[THE RECORDS Boundary: Start]

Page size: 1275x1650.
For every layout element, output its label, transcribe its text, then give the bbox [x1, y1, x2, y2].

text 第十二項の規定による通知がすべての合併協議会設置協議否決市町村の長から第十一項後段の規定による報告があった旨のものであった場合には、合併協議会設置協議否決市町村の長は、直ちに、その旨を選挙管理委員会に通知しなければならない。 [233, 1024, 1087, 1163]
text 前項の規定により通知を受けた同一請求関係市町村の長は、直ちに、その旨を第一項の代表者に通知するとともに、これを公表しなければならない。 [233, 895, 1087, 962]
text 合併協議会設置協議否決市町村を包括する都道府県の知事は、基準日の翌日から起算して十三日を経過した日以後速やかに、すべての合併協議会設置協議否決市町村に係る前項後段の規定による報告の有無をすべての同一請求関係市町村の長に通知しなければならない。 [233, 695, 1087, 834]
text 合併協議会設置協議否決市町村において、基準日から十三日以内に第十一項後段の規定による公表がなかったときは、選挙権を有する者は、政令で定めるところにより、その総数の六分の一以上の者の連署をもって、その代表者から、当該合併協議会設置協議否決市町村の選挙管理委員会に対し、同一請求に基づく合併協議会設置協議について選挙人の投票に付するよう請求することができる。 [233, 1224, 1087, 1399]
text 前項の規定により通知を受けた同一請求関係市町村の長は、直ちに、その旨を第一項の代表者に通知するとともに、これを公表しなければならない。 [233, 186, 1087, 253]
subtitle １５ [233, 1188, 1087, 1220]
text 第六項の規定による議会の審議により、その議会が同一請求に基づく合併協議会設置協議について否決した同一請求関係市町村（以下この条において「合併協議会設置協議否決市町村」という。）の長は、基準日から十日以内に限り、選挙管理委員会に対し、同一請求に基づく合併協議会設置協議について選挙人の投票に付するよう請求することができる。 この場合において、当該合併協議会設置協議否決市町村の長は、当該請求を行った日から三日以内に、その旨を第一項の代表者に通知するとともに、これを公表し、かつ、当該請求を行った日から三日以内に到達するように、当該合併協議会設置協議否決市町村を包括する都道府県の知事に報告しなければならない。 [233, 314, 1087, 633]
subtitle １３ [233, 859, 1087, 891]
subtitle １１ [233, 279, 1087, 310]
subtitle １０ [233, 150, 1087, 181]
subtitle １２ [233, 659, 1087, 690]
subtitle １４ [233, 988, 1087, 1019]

[THE RECORDS Boundary: End]

(WHAT THE TASK REQUIRES):
Repeat the listing exactly, from its first line to its last.

(PROBLEM SOLUTION):
Page size: 1275x1650.
For every layout element, output its label, transcribe its text, then give the bbox [x1, y1, x2, y2].

text 第十二項の規定による通知がすべての合併協議会設置協議否決市町村の長から第十一項後段の規定による報告があった旨のものであった場合には、合併協議会設置協議否決市町村の長は、直ちに、その旨を選挙管理委員会に通知しなければならない。 [233, 1024, 1087, 1163]
text 前項の規定により通知を受けた同一請求関係市町村の長は、直ちに、その旨を第一項の代表者に通知するとともに、これを公表しなければならない。 [233, 895, 1087, 962]
text 合併協議会設置協議否決市町村を包括する都道府県の知事は、基準日の翌日から起算して十三日を経過した日以後速やかに、すべての合併協議会設置協議否決市町村に係る前項後段の規定による報告の有無をすべての同一請求関係市町村の長に通知しなければならない。 [233, 695, 1087, 834]
text 合併協議会設置協議否決市町村において、基準日から十三日以内に第十一項後段の規定による公表がなかったときは、選挙権を有する者は、政令で定めるところにより、その総数の六分の一以上の者の連署をもって、その代表者から、当該合併協議会設置協議否決市町村の選挙管理委員会に対し、同一請求に基づく合併協議会設置協議について選挙人の投票に付するよう請求することができる。 [233, 1224, 1087, 1399]
text 前項の規定により通知を受けた同一請求関係市町村の長は、直ちに、その旨を第一項の代表者に通知するとともに、これを公表しなければならない。 [233, 186, 1087, 253]
subtitle １５ [233, 1188, 1087, 1220]
text 第六項の規定による議会の審議により、その議会が同一請求に基づく合併協議会設置協議について否決した同一請求関係市町村（以下この条において「合併協議会設置協議否決市町村」という。）の長は、基準日から十日以内に限り、選挙管理委員会に対し、同一請求に基づく合併協議会設置協議について選挙人の投票に付するよう請求することができる。 この場合において、当該合併協議会設置協議否決市町村の長は、当該請求を行った日から三日以内に、その旨を第一項の代表者に通知するとともに、これを公表し、かつ、当該請求を行った日から三日以内に到達するように、当該合併協議会設置協議否決市町村を包括する都道府県の知事に報告しなければならない。 [233, 314, 1087, 633]
subtitle １３ [233, 859, 1087, 891]
subtitle １１ [233, 279, 1087, 310]
subtitle １０ [233, 150, 1087, 181]
subtitle １２ [233, 659, 1087, 690]
subtitle １４ [233, 988, 1087, 1019]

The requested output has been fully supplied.